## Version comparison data
..............................

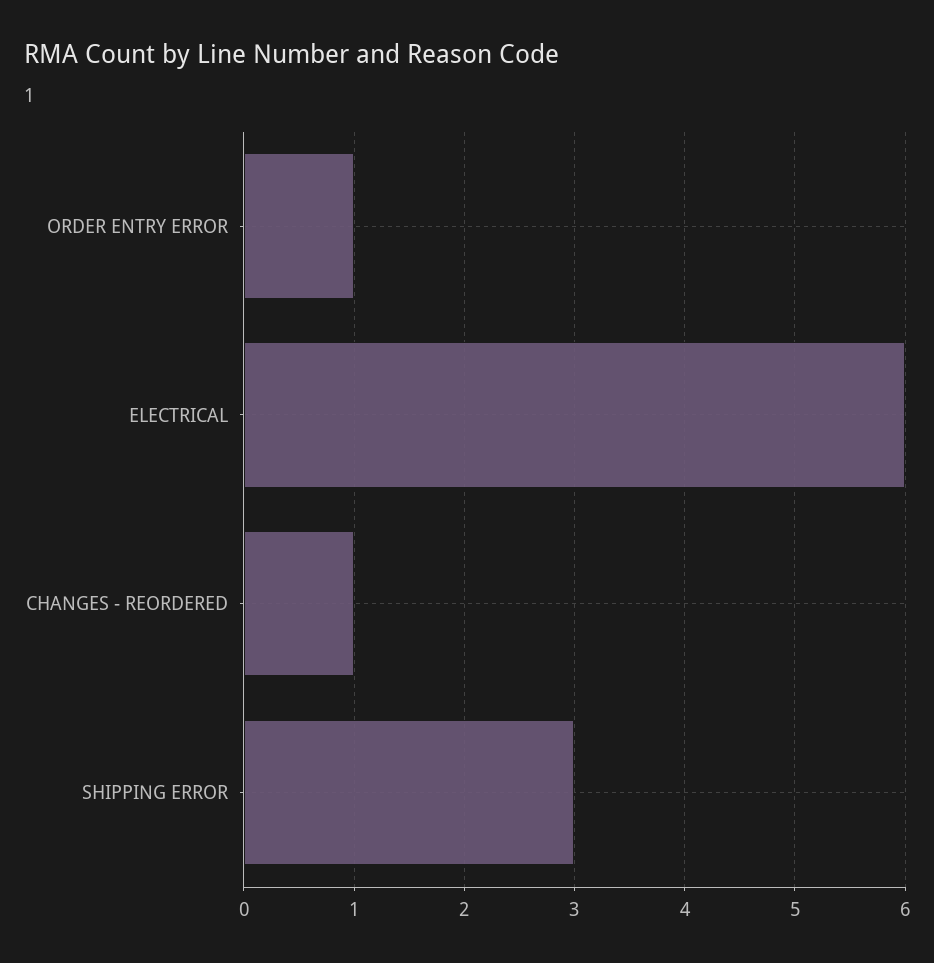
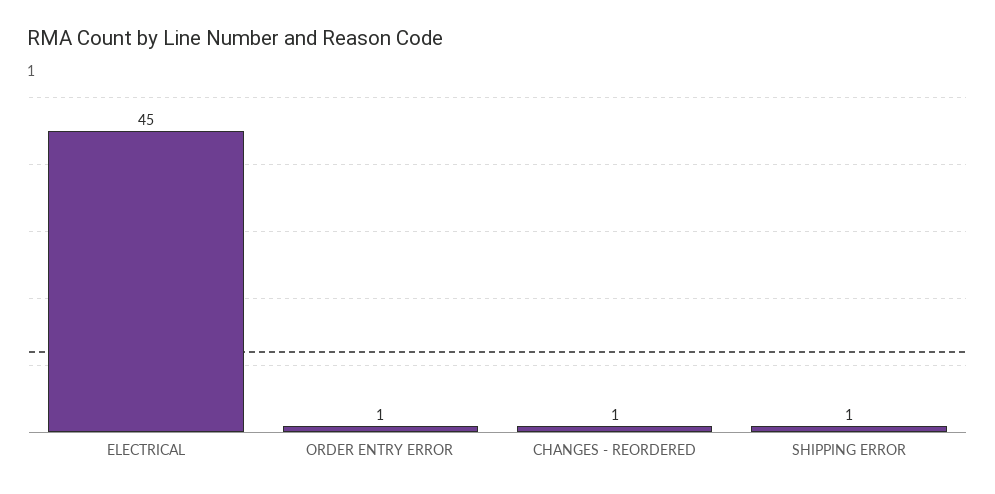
  {
    "ORDER ENTRY ERROR": 1,
-   "ELECTRICAL": 6,
+   "ELECTRICAL": 45,
    "CHANGES - REORDERED": 1,
-   "SHIPPING ERROR": 3
+   "SHIPPING ERROR": 1
  }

..............................

## Your objective
Images are to be skipped, and each line above is to be returned exactly.

## Finished task
  {
    "ORDER ENTRY ERROR": 1,
-   "ELECTRICAL": 6,
+   "ELECTRICAL": 45,
    "CHANGES - REORDERED": 1,
-   "SHIPPING ERROR": 3
+   "SHIPPING ERROR": 1
  }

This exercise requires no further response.